Segment Open

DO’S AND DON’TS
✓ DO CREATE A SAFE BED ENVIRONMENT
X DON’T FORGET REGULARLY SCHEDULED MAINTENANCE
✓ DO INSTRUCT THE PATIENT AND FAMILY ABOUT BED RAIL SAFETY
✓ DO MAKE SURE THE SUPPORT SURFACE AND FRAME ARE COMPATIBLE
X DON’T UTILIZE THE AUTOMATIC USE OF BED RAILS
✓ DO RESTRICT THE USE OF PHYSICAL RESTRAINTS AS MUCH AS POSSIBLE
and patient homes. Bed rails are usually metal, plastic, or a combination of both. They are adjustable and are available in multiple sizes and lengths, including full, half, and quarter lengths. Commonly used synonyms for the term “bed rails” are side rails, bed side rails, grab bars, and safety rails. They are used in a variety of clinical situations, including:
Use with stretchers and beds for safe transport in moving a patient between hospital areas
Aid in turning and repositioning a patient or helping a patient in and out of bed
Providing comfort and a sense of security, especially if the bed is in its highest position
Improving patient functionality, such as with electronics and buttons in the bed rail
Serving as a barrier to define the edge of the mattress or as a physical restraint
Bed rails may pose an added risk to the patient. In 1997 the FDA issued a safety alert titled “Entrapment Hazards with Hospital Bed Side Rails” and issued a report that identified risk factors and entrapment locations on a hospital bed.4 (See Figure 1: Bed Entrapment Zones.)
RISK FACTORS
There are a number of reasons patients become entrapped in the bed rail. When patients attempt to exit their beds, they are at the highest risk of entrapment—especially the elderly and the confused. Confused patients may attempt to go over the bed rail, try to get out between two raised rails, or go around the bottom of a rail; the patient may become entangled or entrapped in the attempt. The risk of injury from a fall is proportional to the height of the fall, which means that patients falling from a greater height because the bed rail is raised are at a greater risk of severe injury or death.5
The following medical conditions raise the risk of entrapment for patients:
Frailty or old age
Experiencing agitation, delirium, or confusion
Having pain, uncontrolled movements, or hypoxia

Segment Closed

*Problem requirements*
Using the material above, copy every line in which the string "that" occurs.

*Output for this exercise*
Bed rails may pose an added risk to the patient. In 1997 the FDA issued a safety alert titled “Entrapment Hazards with Hospital Bed Side Rails” and issued a report that identified risk factors and entrapment locations on a hospital bed.4 (See Figure 1: Bed Entrapment Zones.)
There are a number of reasons patients become entrapped in the bed rail. When patients attempt to exit their beds, they are at the highest risk of entrapment—especially the elderly and the confused. Confused patients may attempt to go over the bed rail, try to get out between two raised rails, or go around the bottom of a rail; the patient may become entangled or entrapped in the attempt. The risk of injury from a fall is proportional to the height of the fall, which means that patients falling from a greater height because the bed rail is raised are at a greater risk of severe injury or death.5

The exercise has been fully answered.